[Stored data records]
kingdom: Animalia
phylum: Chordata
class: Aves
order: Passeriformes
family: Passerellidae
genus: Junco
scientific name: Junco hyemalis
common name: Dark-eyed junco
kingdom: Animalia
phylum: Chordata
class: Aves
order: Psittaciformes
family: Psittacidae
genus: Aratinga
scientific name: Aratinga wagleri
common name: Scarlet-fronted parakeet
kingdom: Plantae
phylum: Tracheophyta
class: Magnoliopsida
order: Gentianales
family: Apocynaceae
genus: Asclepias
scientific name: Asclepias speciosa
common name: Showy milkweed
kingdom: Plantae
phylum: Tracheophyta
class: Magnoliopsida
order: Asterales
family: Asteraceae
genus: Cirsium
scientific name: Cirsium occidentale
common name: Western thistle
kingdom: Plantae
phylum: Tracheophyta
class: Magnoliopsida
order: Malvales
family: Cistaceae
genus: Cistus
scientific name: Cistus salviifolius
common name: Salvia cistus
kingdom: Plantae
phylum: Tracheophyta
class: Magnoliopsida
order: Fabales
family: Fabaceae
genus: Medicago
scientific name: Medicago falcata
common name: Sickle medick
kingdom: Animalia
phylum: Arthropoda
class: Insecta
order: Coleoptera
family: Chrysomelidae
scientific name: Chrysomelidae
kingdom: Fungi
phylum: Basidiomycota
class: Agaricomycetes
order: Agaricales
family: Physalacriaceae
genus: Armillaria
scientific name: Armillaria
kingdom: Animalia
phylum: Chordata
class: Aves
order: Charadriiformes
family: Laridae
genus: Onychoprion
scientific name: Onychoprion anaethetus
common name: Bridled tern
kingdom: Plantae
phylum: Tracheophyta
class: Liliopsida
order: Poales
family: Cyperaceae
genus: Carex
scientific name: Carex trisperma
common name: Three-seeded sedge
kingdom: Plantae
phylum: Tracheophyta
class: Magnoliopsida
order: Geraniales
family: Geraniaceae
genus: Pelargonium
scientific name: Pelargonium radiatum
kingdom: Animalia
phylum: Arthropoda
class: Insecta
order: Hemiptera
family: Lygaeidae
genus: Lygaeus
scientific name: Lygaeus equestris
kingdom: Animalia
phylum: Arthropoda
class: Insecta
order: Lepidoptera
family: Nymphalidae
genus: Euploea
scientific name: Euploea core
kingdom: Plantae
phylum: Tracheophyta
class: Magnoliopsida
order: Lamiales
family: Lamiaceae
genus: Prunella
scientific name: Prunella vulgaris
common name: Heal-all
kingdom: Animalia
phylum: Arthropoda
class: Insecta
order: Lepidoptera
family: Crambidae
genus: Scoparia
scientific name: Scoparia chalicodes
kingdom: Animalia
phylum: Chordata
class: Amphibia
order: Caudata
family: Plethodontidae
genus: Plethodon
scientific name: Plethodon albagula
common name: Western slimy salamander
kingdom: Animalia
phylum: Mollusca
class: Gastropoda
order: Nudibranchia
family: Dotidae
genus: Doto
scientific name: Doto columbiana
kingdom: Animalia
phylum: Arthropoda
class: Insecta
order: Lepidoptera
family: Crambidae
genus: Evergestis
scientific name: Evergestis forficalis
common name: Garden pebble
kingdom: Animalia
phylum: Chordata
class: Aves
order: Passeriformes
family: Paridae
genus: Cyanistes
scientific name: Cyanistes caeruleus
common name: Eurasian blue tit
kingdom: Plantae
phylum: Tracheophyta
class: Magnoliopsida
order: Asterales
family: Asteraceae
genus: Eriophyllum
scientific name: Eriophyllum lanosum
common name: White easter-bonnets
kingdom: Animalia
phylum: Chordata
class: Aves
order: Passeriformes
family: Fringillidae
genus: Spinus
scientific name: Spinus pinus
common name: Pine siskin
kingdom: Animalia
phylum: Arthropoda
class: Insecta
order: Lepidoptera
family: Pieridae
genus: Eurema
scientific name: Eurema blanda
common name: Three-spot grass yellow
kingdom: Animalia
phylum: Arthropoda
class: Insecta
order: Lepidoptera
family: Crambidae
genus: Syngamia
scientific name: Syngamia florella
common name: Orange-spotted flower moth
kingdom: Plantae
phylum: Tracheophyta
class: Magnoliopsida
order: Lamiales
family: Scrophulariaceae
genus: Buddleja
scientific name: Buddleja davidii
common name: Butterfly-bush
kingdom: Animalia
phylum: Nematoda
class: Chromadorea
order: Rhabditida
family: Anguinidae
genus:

Work instructions: Could you print the material word for word, starting at the line that contains "genus: Syngamia" and ending after its last line, with both of those lines included?

Full solution:
genus: Syngamia
scientific name: Syngamia florella
common name: Orange-spotted flower moth
kingdom: Plantae
phylum: Tracheophyta
class: Magnoliopsida
order: Lamiales
family: Scrophulariaceae
genus: Buddleja
scientific name: Buddleja davidii
common name: Butterfly-bush
kingdom: Animalia
phylum: Nematoda
class: Chromadorea
order: Rhabditida
family: Anguinidae
genus:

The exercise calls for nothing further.